The alternative view is that the "preposterously" high default and low recovery rates implied by the Shitpile™ prices are actually "accurate", and then you have a solvency problem.

A vivid image of what should exist acts as a surrogate for reality. Pursuit of the image then prevents pursuit of the reality -- John K. Galbraith

by Migeru (migeru at eurotrib dot com) on Wed Sep 24th, 2008 at 05:31:19 AM EST
[ Parent ]
See also these discussions.

A vivid image of what should exist acts as a surrogate for reality. Pursuit of the image then prevents pursuit of the reality -- John K. Galbraith
by Migeru (migeru at eurotrib dot com) on Wed Sep 24th, 2008 at 05:34:23 AM EST
[ Parent ]
You're supposing that the shitpile is still generating cash-flows. This is increasingly untrue and will get worse.

In the long run, we're all dead. John Maynard Keynes
by Jerome a Paris (etg@eurotrib.com) on Wed Sep 24th, 2008 at 09:34:55 AM EST
[ Parent ]
Primary market mortgages originated, then securitized as if asset, are no longer generating sufficient income to pay huge classes of (CMO) investors --PLUS-- corporate bonds which may or may not be dependent on the same unearned income to pay interest and retire debt (averting default) and capital gain from securities available for sale (MTM assets) on the balance sheet.

Diversity is the key to economic and political evolution.
by Cat on Wed Sep 24th, 2008 at 02:01:22 PM EST
[ Parent ]
can you unlock the liquidity and then set a monetary and fiscal policy that doesn't allow a repeat of the bubble?

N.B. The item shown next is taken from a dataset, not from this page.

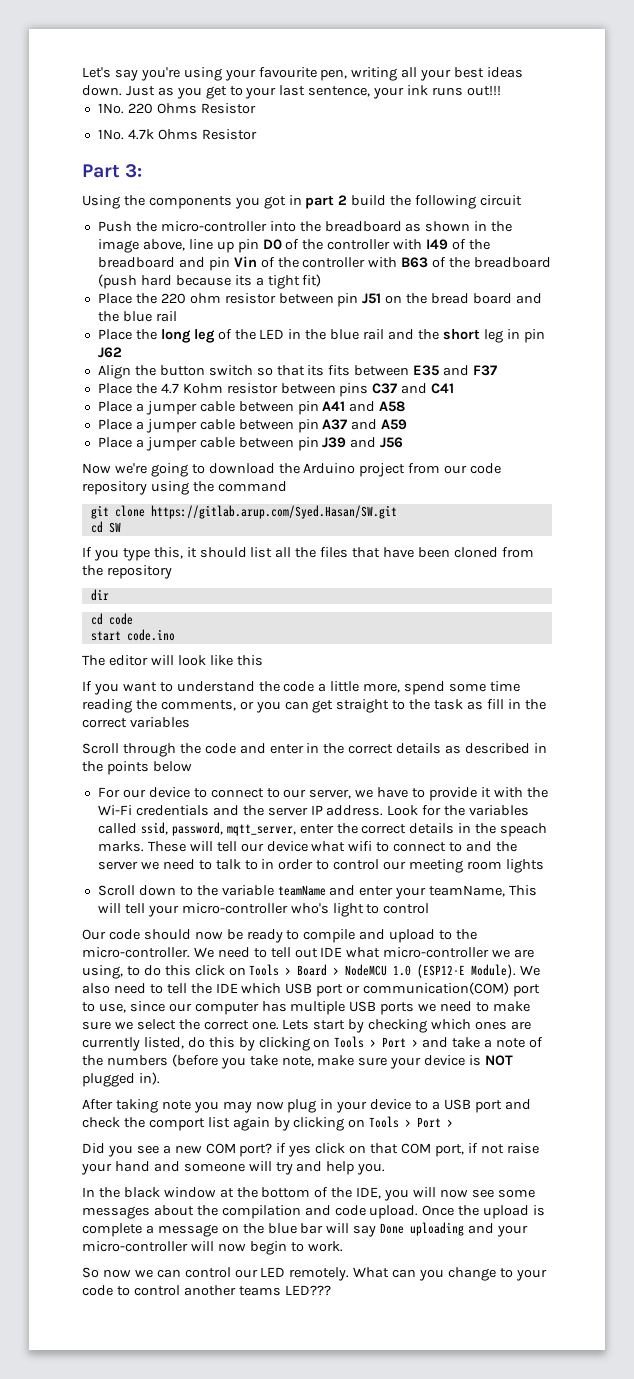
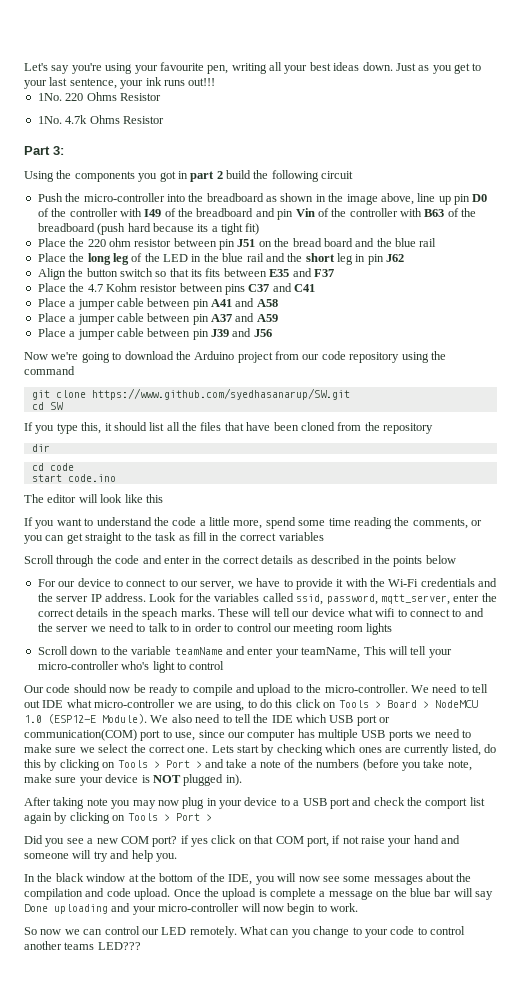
[150,505,397,519] https://gitlab.arup.com/Syed.Hasan/SW.git -> [91,388,350,400] https://www.github.com/syedhasanarup/SW.git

My argument was that the two go hand in hand: to prevent the repeat of the bubble, or a new bubble based on other exotic financial instruments that weren't subject to the loss of confidence (hence ShitpileTM 2.0), these markets have to be closed, from which it follows that the ShitpileTM bought by Treasury should not be up for re-sale even in theory. I'm not sure even holding to maturity is compatible with that.

*Lunatic*, n.
One whose delusions are out of fashion.